**PROVIDED TEXT**
========================
Visit every week to read Norman Lebrecht's latest column. [Index]


The Two BBCs

By Norman Lebrecht / May 20, 2004


With the BBC split into the dumb and the good, the new chairman has a fight on his hands to save the licence fee.

Take a trip to White City and you'll see how the BBC has gone to the dogs. The former sports stadium and all the land around was reconsecrated last week as a 17-acre BBC Media Village, sandwiched between the unsightly old Television Centre and the rampant commercial empire of BBC World. The architects are the fashionable Allies & Morrison. A 600-seat concert hall is planned, miles from the nearest audience.

Now hop on the Central Line to Oxford Circus to see John Reith's great Broadcasting House, enwrapped in a five-year redevelopment. At the Birmingham and Glasgow premises, hardhats are likewise obligatory. The BBC maintains 500 properties around the country and reconstruction is booming.

Do not mistake the BBC for what was once the British Broadcasting Corporation. It has become an uncontrollable conglomerate whose activities extend from urban regeneration to webcasting in America. These enterprises were never envisaged in its limited public licence. The BBC is an organisation that has lost its sense of direction, stumbling hopefully into virtual incoherence.

The new chairman, Michael Grade, had trouble finding his office on Monday morning on the third floor of the Media Village, and that was no surprise. The village is built as a ghetto, turned in upon itself around a Starbucks-fringed courtyard. Where the BBC once adopted Isaiah's vision that 'nation shall speak peace unto nation', it now talks introvertedly into its own cupped hands.

It is 16 years since Grade quit the BBC, ahead of John Birt's ice age, and the institution has changed beyond recognition. A cigar-chomping son of showbiz merchants, Grade served the BBC when it was the nation's main window on entertainment and information. Birt reconceived it as a spaceship full of management consultants. His successor, Greg Dyke, led a reckless chase for ratings. So profoundly did these two men blur the BBC's core purpose that no two members of its Executive can define the meaning of 'public service broadcasting' in the same words.

The dialect they adopt is Orwellian doublespeak. Outside the chairman's office, a foot-high slogan proclaims 'Governance and Accountability'. Passing executives give the wall a knowing wink. The BBC likes to keep its nominal governors on minimum information rations.
========================
**RECORD EXCERPTS**
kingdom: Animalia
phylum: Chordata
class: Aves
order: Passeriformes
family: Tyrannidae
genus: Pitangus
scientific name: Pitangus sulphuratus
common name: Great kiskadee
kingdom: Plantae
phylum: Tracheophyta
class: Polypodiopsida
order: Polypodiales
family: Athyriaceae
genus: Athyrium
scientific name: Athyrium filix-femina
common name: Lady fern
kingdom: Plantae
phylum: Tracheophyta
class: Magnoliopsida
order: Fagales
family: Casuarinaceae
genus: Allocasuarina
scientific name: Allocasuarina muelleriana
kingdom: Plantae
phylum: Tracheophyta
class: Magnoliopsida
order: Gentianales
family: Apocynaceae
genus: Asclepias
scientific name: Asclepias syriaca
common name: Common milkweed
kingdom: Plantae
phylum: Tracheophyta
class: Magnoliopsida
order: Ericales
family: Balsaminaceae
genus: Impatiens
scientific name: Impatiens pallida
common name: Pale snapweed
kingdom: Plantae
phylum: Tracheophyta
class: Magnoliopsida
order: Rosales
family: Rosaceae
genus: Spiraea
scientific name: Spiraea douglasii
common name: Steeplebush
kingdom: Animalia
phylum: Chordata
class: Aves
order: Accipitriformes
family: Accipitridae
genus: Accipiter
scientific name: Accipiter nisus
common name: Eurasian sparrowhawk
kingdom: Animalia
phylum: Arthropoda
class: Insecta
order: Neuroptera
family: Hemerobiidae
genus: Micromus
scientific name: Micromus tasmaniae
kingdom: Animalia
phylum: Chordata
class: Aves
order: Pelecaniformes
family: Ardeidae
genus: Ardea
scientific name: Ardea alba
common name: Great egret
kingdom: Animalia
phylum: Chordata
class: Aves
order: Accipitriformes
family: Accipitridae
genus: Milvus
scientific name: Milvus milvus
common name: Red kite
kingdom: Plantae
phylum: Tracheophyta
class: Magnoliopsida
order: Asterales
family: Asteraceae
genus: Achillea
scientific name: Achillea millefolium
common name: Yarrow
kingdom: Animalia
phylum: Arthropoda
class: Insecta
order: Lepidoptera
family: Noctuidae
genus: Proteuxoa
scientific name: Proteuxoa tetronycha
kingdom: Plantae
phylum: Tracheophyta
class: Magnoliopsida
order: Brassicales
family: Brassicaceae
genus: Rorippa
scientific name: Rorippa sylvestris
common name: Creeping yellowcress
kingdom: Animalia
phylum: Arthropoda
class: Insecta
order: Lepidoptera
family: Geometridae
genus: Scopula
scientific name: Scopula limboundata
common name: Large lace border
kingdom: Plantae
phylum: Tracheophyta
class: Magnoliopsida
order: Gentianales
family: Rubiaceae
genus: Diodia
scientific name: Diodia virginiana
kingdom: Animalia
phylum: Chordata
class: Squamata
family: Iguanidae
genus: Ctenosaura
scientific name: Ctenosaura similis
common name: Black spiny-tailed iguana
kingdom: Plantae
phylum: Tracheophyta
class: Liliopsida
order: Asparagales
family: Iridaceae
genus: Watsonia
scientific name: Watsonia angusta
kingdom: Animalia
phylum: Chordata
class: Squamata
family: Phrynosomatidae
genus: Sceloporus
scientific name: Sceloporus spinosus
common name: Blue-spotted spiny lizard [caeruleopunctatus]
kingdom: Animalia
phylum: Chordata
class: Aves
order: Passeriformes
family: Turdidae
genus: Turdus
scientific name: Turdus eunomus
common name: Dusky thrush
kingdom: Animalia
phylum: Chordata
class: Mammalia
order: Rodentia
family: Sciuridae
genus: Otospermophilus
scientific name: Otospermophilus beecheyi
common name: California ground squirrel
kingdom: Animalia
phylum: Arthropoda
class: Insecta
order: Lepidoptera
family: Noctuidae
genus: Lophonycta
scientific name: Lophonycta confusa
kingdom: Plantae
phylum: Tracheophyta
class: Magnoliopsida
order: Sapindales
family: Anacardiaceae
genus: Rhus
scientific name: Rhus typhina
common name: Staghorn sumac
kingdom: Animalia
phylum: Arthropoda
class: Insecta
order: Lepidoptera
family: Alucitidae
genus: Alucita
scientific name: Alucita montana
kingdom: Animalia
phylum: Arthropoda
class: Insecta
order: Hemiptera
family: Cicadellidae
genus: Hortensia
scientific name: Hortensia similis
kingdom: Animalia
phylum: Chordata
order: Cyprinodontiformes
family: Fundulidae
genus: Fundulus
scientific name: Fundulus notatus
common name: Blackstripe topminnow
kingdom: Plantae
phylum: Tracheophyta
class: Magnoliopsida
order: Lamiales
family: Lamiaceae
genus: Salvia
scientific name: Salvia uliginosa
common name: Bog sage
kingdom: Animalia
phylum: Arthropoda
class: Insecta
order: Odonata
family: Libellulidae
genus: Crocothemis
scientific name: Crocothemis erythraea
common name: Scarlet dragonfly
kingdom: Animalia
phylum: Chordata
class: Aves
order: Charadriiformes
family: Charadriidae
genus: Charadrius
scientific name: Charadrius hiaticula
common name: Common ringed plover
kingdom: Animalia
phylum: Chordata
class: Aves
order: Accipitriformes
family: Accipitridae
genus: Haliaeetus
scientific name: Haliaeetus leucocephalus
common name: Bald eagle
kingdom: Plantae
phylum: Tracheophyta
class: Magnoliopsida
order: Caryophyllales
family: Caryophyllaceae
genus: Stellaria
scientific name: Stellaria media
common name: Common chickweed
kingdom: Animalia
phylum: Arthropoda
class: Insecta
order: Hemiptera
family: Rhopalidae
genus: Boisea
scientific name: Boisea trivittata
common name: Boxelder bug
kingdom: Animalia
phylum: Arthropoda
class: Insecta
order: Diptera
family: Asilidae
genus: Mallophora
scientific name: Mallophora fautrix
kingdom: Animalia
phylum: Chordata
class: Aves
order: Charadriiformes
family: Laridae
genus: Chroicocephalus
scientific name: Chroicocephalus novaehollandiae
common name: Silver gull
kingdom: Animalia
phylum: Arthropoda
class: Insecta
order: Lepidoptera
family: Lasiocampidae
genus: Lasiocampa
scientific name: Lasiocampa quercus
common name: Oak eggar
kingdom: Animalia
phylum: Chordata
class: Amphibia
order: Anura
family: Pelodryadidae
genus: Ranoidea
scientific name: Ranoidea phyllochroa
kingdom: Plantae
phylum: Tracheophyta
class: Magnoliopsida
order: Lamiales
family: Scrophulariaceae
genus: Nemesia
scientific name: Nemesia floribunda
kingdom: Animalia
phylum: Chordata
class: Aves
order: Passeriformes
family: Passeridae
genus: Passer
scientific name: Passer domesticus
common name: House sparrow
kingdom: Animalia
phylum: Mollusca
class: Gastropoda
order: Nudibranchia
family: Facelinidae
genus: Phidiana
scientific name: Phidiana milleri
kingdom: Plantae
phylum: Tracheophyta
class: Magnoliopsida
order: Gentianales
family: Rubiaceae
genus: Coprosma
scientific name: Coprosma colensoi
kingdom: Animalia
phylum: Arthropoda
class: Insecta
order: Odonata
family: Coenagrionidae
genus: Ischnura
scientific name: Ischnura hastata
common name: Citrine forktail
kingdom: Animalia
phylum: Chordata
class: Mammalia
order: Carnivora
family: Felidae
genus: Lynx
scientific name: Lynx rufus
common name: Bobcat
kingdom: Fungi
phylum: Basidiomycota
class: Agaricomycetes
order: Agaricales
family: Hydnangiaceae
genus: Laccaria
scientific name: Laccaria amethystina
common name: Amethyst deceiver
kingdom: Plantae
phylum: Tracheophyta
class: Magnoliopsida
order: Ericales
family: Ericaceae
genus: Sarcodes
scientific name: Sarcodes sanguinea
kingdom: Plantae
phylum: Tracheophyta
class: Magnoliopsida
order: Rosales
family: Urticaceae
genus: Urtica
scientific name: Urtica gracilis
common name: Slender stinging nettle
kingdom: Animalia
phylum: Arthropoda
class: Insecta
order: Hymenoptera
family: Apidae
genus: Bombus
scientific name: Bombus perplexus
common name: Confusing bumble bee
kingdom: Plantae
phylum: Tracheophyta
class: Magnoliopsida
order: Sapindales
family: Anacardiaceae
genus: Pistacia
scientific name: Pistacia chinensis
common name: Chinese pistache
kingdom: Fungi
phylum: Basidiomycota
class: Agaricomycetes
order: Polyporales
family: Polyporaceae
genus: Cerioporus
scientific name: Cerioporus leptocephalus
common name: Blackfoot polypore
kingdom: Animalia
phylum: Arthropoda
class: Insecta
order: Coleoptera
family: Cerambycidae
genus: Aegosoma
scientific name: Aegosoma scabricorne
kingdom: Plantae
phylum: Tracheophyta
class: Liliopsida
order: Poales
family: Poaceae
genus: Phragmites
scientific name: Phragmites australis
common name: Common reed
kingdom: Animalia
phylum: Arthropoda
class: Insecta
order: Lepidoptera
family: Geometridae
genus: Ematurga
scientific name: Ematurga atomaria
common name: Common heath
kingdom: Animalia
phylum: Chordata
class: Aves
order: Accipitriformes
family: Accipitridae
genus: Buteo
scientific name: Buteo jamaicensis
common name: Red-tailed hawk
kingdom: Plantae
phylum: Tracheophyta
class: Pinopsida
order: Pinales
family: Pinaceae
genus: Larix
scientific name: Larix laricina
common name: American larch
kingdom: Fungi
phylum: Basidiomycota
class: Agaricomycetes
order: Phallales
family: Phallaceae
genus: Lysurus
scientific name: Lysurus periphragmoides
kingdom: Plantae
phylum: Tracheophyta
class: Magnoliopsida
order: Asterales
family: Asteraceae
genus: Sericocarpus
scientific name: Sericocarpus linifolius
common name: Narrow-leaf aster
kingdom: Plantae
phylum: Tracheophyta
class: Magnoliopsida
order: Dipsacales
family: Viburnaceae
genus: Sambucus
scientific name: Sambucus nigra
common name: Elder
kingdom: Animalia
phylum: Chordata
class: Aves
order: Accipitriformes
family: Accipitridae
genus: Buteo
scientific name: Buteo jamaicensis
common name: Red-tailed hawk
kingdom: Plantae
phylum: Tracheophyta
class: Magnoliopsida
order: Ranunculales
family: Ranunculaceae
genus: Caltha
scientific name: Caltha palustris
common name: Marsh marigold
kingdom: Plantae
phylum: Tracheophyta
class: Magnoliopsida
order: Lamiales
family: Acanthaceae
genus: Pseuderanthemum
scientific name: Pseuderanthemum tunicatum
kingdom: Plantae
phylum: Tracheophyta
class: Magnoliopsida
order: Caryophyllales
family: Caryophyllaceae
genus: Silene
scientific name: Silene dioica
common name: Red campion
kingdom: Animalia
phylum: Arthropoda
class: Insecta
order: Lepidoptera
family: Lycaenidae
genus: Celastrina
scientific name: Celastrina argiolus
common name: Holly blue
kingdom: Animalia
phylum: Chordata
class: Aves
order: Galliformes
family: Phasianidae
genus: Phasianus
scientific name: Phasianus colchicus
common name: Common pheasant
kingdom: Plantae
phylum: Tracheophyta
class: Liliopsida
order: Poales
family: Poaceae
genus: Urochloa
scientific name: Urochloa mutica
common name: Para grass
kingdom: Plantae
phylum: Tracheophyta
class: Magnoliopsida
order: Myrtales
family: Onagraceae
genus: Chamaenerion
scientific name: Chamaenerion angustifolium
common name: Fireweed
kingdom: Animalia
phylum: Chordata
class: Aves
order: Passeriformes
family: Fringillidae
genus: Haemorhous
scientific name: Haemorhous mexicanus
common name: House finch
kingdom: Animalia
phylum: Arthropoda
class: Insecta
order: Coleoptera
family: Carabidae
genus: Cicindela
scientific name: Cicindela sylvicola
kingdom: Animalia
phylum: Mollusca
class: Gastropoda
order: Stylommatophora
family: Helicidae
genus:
========================
**WHAT THIS EXERCISE ASKS**
**1.** Repeat everything in the BBC column from "Take a trip" down to "reconstruction is booming.".
**2.** According to the BBC column, how many seats will the planned concert hall at the Media Village have?

**THE RESULTS**
**1.**
Take a trip to White City and you'll see how the BBC has gone to the dogs. The former sports stadium and all the land around was reconsecrated last week as a 17-acre BBC Media Village, sandwiched between the unsightly old Television Centre and the rampant commercial empire of BBC World. The architects are the fashionable Allies & Morrison. A 600-seat concert hall is planned, miles from the nearest audience.

Now hop on the Central Line to Oxford Circus to see John Reith's great Broadcasting House, enwrapped in a five-year redevelopment. At the Birmingham and Glasgow premises, hardhats are likewise obligatory. The BBC maintains 500 properties around the country and reconstruction is booming.

**2.** 600 seats.